*FRAGMENTO:*
++++++++

Opinion

Moderación

Mi amigo Alejandro, hombre discreto, reflexivo y lúcido, me suele repetir que él, igual que la mayoría de nuestros conciudadanos, es cadista, españolista y creyente, pero que todas estas «afecciones» / «aficiones» / «infecciones» las vive con moderación. Siempre me pone los mismos ejemplos extraídos de los consejos que le suelen proporcionar los médicos: comer jamón, beber vino, andar o tomar el sol son hábitos saludables pero, a condición de que los ejercitemos con mesura. Lo mismo nos ocurre -me dice- con los sentimientos de identificación con esas instituciones tan importantes y tan diferentes como el Cádiz, C. F., la Nación Española y la Iglesia Católica.

Actualizado: Guardar
Enviar noticia por correo electrónico

Fíjate -me explica- cómo los forofos que disfrutan excesivamente con los triunfos o sufren demasiado con las derrotas del equipo amarillo son incapaces de reconocer, por ejemplo, que el árbitro tiene razón cuando pita un penalti si un jugador amarillo zancadillea a un delantero del equipo contrario dentro de nuestro área. A todos nos asustan los nacionalistas vascos radicales pero, sin embargo, nos parecen normales los nacionalistas españoles que están dispuestos a derramar su sangre por la bandera roja y gualda y, lo que es peor, a derramar la de todos los que intenten menospreciarla.

++++++++

*CONJUNTO DE DATOS:*
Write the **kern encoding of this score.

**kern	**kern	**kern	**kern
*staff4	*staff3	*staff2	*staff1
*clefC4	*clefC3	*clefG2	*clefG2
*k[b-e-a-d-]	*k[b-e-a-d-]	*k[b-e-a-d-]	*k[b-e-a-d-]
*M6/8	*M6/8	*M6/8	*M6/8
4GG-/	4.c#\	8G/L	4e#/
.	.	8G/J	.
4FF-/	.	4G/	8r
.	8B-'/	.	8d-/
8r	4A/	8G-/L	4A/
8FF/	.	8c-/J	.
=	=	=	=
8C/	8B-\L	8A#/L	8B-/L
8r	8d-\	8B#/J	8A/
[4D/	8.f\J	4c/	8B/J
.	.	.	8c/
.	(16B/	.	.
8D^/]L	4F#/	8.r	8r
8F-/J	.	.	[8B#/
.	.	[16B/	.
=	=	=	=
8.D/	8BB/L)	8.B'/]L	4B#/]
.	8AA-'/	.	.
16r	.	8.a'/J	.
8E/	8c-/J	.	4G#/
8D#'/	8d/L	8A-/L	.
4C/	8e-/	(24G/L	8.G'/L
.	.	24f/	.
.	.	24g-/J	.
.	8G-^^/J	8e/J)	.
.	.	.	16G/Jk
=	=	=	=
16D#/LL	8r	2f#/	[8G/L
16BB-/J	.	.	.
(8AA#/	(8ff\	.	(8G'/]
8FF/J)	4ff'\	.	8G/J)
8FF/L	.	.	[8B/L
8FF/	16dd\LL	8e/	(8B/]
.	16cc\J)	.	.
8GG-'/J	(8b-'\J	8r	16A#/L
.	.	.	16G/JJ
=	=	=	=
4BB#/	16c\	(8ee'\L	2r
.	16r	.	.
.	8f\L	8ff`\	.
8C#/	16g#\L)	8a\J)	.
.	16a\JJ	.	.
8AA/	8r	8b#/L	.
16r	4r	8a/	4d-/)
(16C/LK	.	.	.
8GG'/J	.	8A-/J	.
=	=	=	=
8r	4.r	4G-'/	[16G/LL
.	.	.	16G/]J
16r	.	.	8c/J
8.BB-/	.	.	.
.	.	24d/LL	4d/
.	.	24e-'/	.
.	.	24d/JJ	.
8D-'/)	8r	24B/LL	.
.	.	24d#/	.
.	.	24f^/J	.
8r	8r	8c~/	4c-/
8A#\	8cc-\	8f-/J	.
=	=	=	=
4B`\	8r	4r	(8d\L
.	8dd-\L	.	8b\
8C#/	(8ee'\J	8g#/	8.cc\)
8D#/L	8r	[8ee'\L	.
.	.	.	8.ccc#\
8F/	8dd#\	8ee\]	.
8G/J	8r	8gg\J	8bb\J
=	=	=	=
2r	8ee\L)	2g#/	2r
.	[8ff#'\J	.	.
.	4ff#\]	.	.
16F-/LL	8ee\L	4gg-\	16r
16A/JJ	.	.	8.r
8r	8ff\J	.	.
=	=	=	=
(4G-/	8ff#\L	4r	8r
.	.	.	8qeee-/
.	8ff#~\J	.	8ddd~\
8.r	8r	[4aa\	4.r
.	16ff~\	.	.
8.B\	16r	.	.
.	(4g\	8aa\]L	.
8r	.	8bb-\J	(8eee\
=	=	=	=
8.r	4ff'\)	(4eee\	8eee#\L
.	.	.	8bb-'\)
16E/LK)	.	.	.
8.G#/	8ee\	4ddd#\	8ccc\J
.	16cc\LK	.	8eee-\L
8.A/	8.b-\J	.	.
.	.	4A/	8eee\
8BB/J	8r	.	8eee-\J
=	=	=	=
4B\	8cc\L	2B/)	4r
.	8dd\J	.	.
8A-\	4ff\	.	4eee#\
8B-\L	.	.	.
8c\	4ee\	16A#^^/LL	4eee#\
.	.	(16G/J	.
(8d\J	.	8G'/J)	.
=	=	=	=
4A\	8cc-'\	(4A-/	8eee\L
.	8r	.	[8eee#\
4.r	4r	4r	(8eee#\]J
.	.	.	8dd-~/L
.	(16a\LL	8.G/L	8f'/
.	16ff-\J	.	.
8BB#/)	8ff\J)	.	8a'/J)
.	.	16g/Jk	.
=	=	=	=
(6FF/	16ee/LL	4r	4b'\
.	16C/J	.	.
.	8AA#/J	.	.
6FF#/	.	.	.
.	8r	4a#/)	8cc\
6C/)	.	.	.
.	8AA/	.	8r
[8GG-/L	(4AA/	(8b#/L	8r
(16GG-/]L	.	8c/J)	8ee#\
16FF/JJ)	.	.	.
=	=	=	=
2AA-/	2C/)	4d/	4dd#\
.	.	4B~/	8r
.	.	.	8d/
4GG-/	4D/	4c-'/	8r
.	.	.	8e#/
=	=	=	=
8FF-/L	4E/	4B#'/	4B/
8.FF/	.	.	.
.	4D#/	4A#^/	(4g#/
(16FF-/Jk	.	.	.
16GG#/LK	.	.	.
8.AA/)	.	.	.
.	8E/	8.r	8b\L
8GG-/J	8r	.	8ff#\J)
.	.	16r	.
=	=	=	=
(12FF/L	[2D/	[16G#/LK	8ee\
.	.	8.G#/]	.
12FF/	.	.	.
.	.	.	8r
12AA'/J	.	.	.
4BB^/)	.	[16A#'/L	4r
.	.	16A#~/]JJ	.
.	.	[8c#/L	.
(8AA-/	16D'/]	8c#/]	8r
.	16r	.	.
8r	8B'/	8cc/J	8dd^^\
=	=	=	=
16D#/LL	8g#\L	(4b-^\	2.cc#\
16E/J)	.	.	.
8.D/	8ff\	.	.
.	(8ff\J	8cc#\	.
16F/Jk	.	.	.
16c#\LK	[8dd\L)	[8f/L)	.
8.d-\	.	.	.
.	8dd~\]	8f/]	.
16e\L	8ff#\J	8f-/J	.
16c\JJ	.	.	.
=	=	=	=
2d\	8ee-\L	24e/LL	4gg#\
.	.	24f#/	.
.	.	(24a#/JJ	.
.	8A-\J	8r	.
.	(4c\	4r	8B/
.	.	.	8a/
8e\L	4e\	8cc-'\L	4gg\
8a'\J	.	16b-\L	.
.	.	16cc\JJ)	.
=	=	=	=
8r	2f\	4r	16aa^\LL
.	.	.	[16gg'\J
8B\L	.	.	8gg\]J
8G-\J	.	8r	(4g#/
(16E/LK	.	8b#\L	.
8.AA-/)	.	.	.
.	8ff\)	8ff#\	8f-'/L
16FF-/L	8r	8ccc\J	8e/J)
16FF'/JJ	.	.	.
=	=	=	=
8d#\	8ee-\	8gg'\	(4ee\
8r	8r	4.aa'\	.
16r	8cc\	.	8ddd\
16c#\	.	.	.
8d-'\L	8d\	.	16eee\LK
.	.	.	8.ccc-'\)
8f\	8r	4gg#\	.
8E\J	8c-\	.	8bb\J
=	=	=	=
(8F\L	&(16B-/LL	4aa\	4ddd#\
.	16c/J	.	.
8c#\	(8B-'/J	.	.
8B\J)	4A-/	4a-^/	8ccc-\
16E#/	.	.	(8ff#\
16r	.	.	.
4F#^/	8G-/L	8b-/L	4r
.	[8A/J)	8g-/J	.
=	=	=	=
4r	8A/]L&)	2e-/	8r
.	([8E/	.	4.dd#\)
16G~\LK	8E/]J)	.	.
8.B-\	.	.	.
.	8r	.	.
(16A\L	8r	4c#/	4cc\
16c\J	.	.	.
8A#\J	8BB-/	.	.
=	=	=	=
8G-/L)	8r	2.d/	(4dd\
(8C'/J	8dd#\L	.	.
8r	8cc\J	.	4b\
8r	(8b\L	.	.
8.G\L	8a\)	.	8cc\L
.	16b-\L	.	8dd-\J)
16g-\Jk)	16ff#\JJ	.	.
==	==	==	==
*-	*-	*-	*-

++++++++

*QUÉ SE PIDE:*
Por favor, devuelve literalmente el pasaje de la columna sobre la moderación que va desde "Actualizado: Guardar" hasta "que intenten menospreciarla.", incluidas ambas partes. El material es independiente de la columna sobre la moderación.

*RESULTADO:*
Actualizado: Guardar
Enviar noticia por correo electrónico

Fíjate -me explica- cómo los forofos que disfrutan excesivamente con los triunfos o sufren demasiado con las derrotas del equipo amarillo son incapaces de reconocer, por ejemplo, que el árbitro tiene razón cuando pita un penalti si un jugador amarillo zancadillea a un delantero del equipo contrario dentro de nuestro área. A todos nos asustan los nacionalistas vascos radicales pero, sin embargo, nos parecen normales los nacionalistas españoles que están dispuestos a derramar su sangre por la bandera roja y gualda y, lo que es peor, a derramar la de todos los que intenten menospreciarla.